## Bloque de texto

Esta difundida cultura popular, de popular no tiene más que la masividad.
Y eso, lo sabemos, no es sino una forma descarada de utilización de la gente.
Marcelo
Colussi / Para Con Nuestra América
Desde Ciudad de Guatemala
La televisión sin dudas que es muy instructiva…porque cada
vez que la prenden, me voy al cuarto contiguo a leer un libro.
Groucho Marx
I
El arte fue, históricamente, un
producto destinado a pequeñas minorías, a las elites dueñas del poder y a
iniciados. Con la llegada del capitalismo y su gran producción masificada, en
el siglo XX también pasa a ser una mercadería más para consumir. Surge así el
arte de masas, la producción artística en serie dedicada a la gran muchedumbre
de consumidores. Pero aparece entonces la pregunta: ¿es eso verdaderamente arte
popular? ¿Qué entender por tal?
Definir lo popular es complejo.
Puede tomárselo, desde una posición conservadora, de derecha, en sentido casi
despectivo, contraponiéndolo a elegante, a refinado. En ese caso, lo popular sería
lo opuesto a aquello considerado “de buena calidad”; siguiendo esa lógica,
entonces, estaría vinculado con algo más bien tosco, rústico. De ahí a “salvaje”
o “primitivo”, solo un pequeño paso.
Pero en otro sentido, con un
carácter más bien positivo, de afirmación -posición que encontramos en las
izquierdas políticas, en los pensamientos de vanguardia, en las posiciones
contestatarias- “lo popular” tiene el valor de reivindicación, de grito de
protesta. Así, lo popular se opone a lo elitesco.

## Datos proporcionados
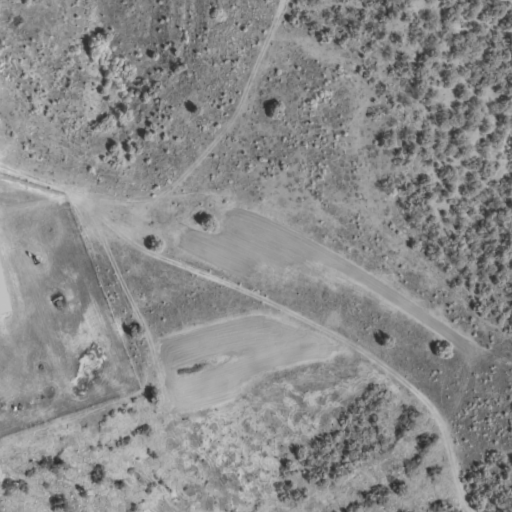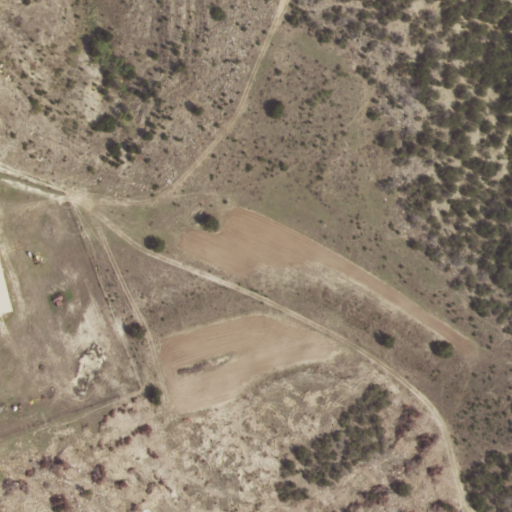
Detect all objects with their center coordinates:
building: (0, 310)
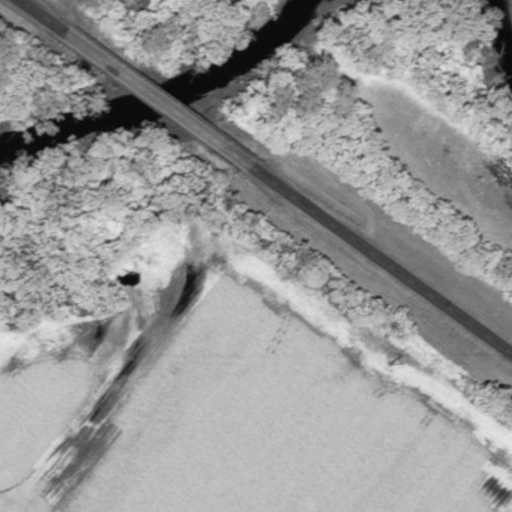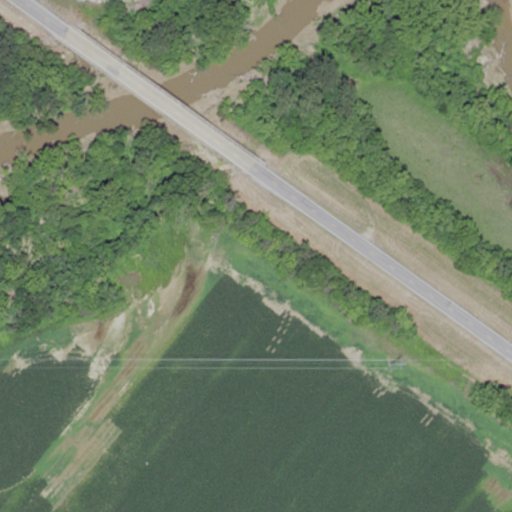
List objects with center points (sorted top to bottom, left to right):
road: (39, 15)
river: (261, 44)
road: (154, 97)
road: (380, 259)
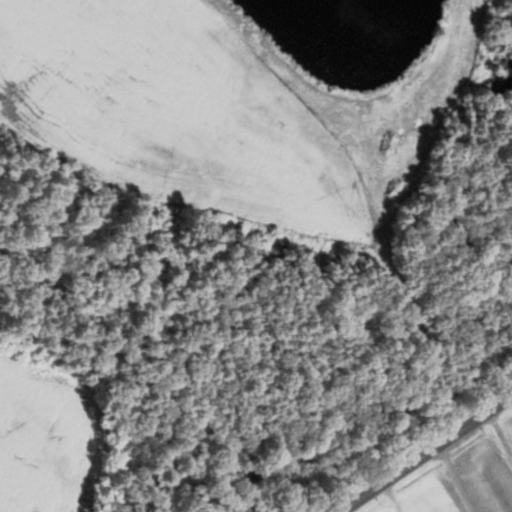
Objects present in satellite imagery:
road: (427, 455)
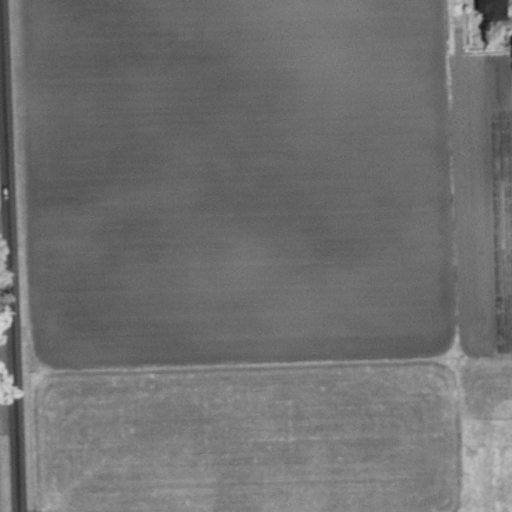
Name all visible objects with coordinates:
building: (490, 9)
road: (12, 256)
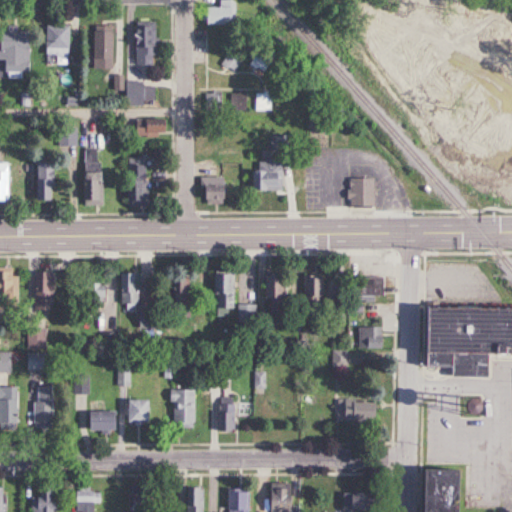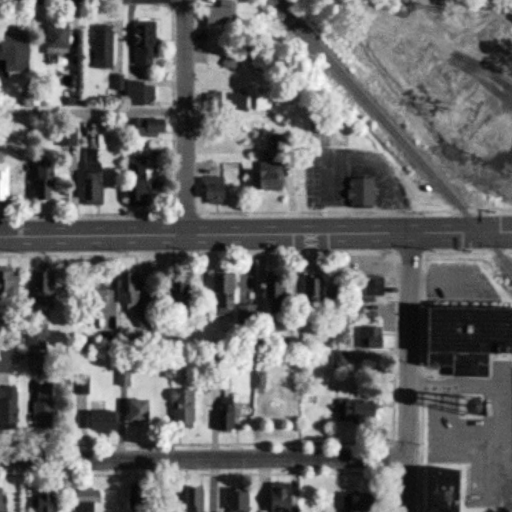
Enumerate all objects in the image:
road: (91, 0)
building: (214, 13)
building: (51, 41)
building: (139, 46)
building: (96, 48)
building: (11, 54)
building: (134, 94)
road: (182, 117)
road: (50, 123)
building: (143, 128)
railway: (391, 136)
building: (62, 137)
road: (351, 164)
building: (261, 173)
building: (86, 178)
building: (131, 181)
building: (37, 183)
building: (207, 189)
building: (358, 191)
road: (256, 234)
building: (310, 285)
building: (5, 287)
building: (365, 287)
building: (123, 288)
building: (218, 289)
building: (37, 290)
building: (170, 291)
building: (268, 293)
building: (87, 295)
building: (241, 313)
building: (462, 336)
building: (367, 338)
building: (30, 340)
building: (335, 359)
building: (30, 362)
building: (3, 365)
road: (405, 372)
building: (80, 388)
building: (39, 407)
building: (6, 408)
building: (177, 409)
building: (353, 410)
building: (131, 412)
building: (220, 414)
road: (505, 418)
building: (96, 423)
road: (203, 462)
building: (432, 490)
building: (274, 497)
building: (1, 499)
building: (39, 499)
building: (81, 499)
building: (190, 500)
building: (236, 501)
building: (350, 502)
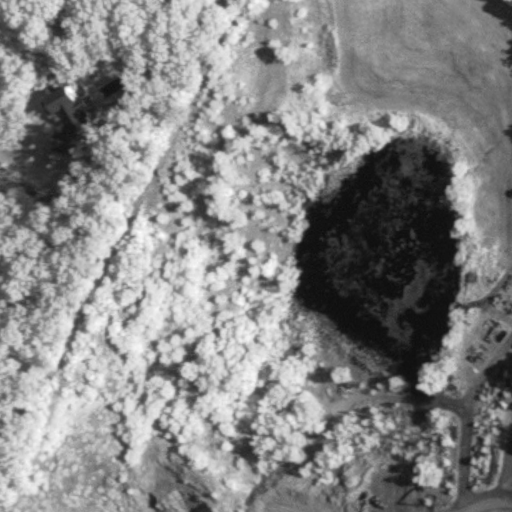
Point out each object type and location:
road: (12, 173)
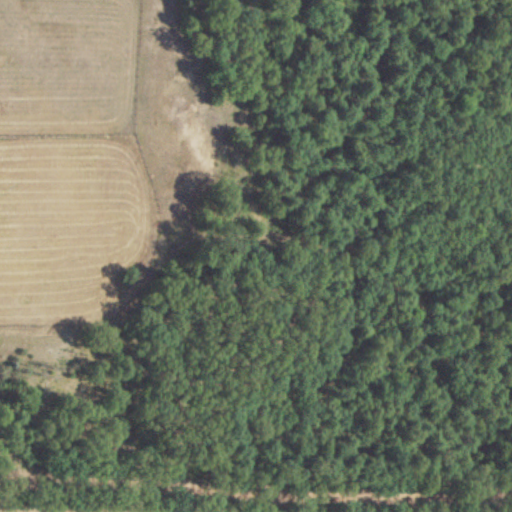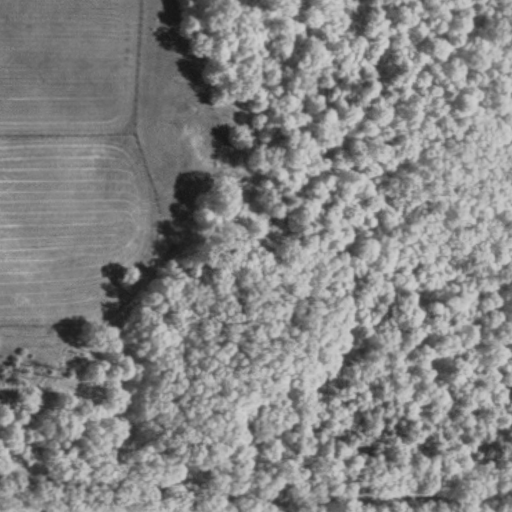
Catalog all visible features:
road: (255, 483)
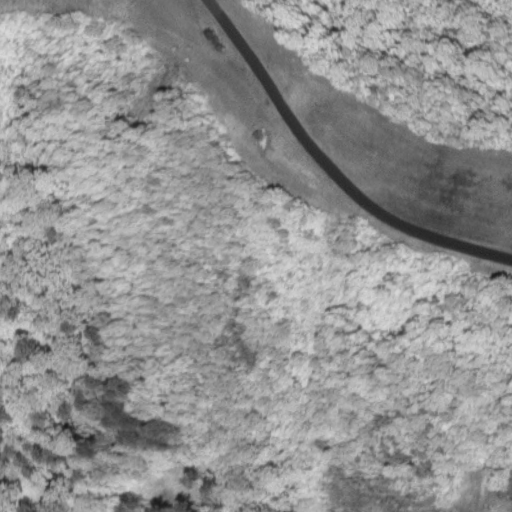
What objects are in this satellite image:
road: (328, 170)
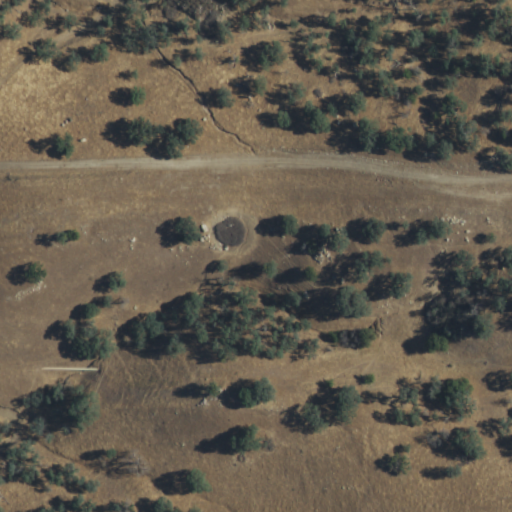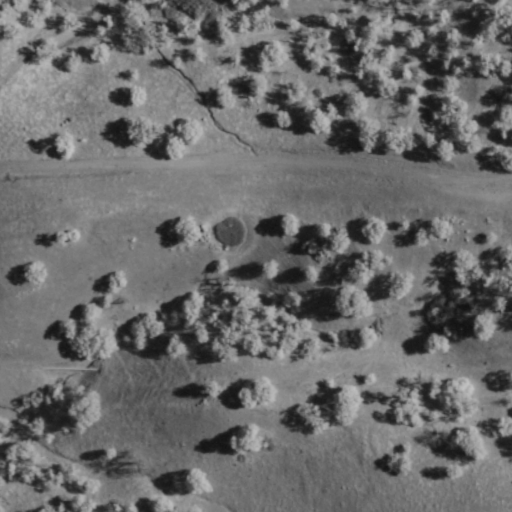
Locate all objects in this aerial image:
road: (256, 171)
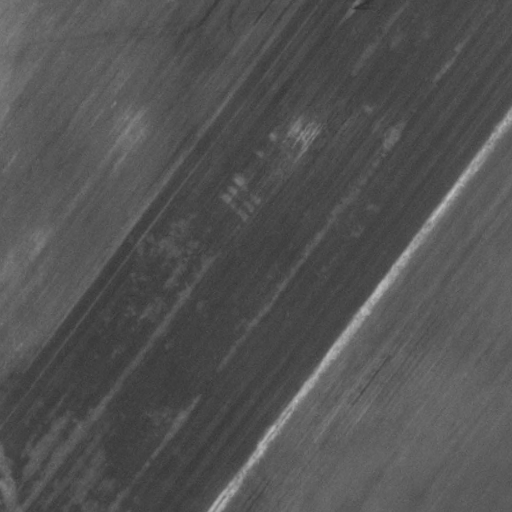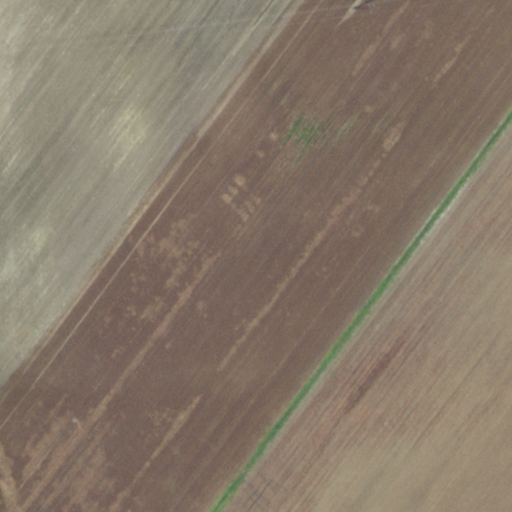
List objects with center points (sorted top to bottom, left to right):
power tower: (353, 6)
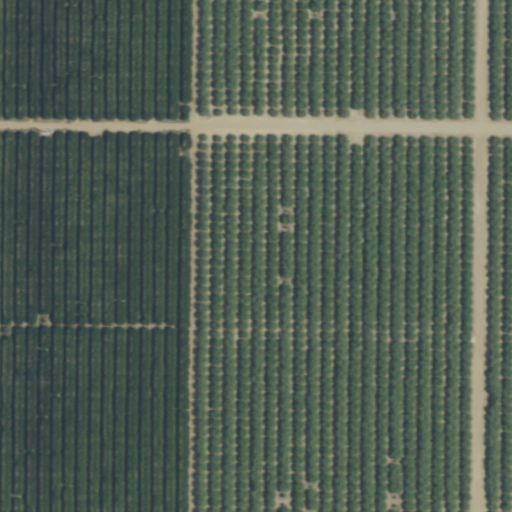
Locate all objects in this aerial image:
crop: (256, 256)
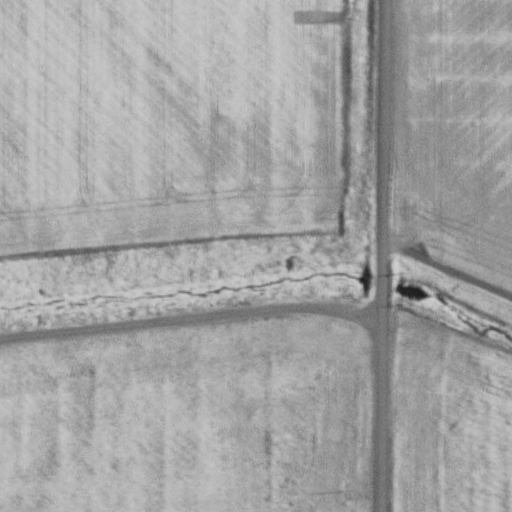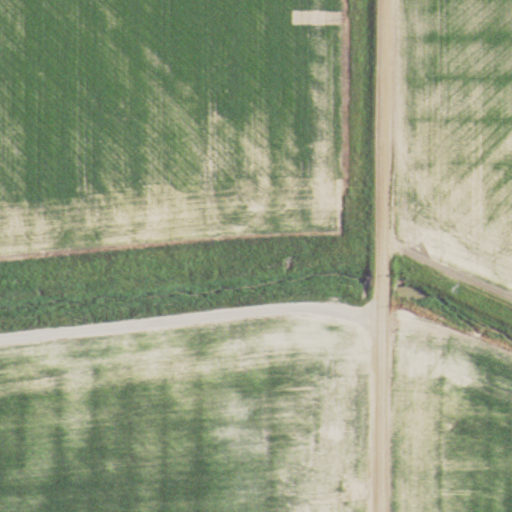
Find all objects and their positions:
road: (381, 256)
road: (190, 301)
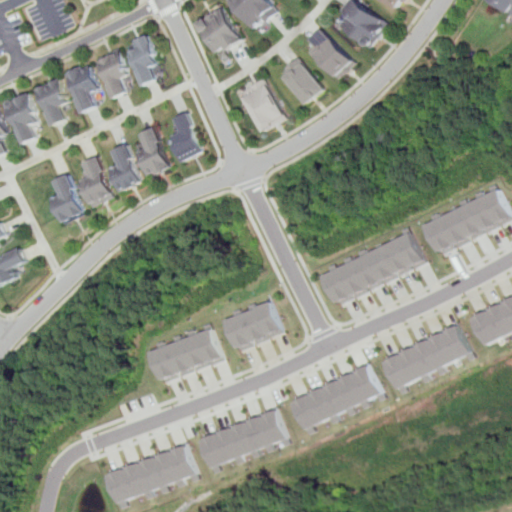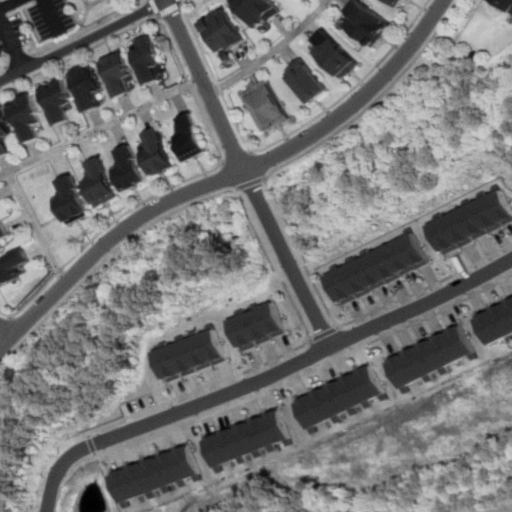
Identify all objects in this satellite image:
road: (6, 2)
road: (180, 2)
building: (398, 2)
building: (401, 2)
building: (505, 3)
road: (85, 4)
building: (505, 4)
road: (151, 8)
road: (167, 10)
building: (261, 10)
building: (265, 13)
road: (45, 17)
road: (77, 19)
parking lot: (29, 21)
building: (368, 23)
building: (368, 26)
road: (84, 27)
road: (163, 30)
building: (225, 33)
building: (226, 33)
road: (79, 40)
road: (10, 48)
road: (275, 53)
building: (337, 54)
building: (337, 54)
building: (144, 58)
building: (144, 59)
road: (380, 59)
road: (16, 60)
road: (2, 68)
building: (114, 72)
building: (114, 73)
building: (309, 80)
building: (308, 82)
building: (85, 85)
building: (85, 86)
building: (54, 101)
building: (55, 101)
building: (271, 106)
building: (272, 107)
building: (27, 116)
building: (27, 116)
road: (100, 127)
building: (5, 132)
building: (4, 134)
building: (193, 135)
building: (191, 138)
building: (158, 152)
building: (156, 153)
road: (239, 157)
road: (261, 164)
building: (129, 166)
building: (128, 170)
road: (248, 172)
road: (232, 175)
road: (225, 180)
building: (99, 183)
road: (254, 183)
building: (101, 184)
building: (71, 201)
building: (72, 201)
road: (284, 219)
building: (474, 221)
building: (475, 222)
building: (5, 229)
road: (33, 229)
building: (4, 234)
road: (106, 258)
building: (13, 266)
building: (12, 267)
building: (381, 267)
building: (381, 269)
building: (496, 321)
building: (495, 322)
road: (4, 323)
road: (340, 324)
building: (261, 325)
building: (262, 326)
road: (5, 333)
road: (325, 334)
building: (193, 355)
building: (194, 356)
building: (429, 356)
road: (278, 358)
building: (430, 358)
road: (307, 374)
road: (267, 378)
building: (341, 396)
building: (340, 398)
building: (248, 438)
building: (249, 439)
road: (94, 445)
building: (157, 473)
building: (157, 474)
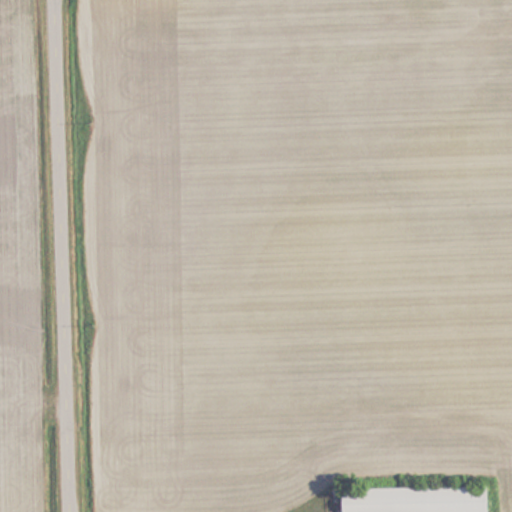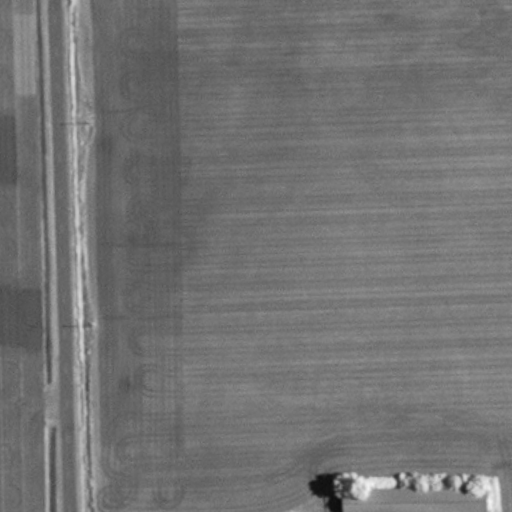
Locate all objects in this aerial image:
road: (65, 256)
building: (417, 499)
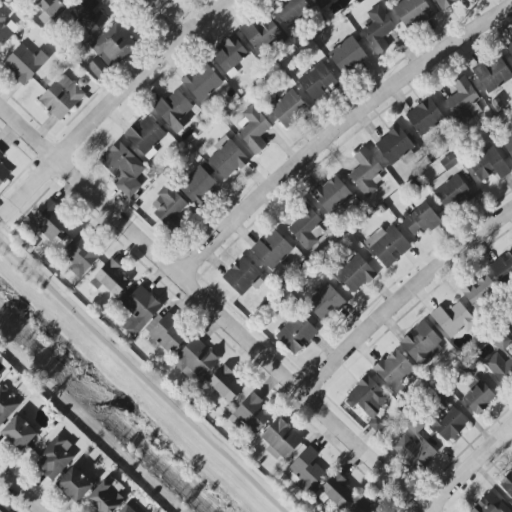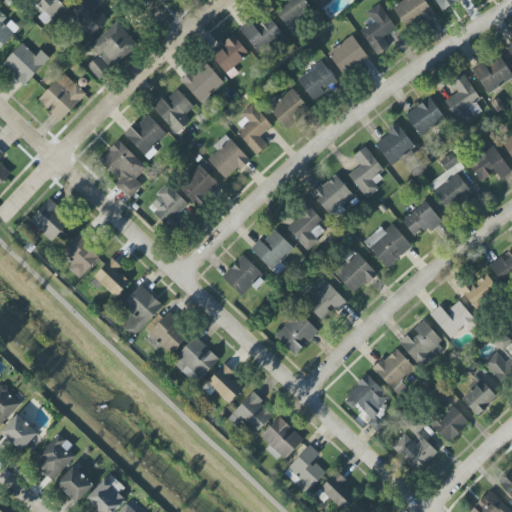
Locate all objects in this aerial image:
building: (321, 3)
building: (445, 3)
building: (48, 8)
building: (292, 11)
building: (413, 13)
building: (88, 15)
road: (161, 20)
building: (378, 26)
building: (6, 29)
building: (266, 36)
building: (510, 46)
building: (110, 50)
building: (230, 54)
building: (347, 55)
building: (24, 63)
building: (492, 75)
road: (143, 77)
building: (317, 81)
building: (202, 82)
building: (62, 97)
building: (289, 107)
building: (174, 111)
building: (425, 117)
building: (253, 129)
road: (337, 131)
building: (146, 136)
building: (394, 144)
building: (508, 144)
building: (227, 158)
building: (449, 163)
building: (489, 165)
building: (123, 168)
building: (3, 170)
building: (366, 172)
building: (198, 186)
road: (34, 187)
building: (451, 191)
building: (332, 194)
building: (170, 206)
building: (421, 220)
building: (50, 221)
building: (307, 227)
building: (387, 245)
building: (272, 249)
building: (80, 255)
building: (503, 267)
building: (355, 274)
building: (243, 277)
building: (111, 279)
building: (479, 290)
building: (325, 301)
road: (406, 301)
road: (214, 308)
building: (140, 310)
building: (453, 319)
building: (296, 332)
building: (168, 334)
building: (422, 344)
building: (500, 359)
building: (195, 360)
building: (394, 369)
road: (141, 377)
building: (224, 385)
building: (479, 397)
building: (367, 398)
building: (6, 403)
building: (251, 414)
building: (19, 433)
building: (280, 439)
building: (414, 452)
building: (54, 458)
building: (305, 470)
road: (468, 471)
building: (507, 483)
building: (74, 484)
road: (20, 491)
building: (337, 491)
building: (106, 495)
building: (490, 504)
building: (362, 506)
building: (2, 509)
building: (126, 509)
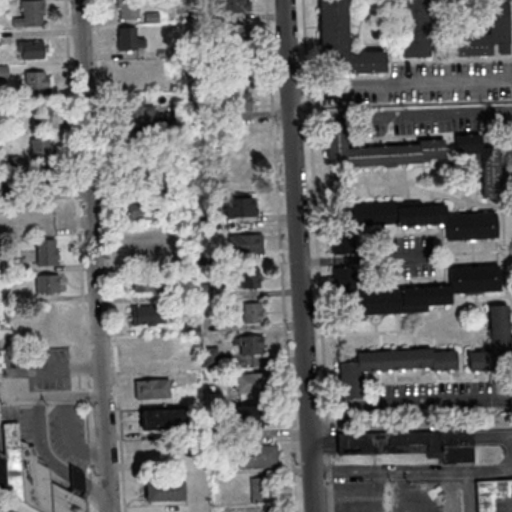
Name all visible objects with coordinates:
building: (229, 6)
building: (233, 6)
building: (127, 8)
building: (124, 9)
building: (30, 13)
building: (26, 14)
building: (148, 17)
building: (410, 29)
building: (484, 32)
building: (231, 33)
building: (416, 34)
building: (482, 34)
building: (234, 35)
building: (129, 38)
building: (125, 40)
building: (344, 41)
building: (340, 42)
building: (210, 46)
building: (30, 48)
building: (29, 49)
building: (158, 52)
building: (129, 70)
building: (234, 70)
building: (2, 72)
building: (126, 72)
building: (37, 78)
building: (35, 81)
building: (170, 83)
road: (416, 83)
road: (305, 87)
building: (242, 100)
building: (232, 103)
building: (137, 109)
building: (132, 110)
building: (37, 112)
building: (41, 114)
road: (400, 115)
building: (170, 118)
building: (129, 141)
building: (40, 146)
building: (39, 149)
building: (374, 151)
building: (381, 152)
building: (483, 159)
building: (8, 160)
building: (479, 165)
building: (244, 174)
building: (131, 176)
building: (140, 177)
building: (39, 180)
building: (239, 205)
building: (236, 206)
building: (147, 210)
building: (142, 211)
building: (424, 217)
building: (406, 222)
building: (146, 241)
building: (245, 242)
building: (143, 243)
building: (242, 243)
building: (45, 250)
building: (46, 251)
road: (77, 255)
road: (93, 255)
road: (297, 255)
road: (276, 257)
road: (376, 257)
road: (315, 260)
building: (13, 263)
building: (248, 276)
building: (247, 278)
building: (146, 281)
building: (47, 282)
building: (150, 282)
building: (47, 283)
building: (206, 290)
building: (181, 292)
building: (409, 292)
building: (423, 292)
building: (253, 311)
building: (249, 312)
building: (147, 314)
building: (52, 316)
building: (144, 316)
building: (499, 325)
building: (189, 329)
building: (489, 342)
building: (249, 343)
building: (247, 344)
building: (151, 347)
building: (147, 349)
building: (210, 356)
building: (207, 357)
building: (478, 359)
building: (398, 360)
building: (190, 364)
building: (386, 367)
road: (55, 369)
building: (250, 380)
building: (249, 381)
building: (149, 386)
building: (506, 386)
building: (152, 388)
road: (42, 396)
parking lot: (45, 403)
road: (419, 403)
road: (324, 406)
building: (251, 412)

## Ejercicios
(1) Responde según el texto sobre el arte popular:
(a) ¿En qué siglo pasa el arte a ser una mercadería más para consumir?
(b) En el sentido positivo, ¿a qué se opone lo popular?
(c) ¿A quién se atribuye la cita sobre la televisión?
(2) Reproduce sin cambios un fragmento del texto sobre el arte popular. Empieza en las palabras "Y eso, lo sabemos, no" y termina después de "leer un libro.".

## Respuestas por tarea
(1)
(a) En el siglo XX.
(b) A lo elitesco.
(c) A Groucho Marx.

(2)
Y eso, lo sabemos, no es sino una forma descarada de utilización de la gente.
Marcelo
Colussi / Para Con Nuestra América
Desde Ciudad de Guatemala
La televisión sin dudas que es muy instructiva…porque cada
vez que la prenden, me voy al cuarto contiguo a leer un libro.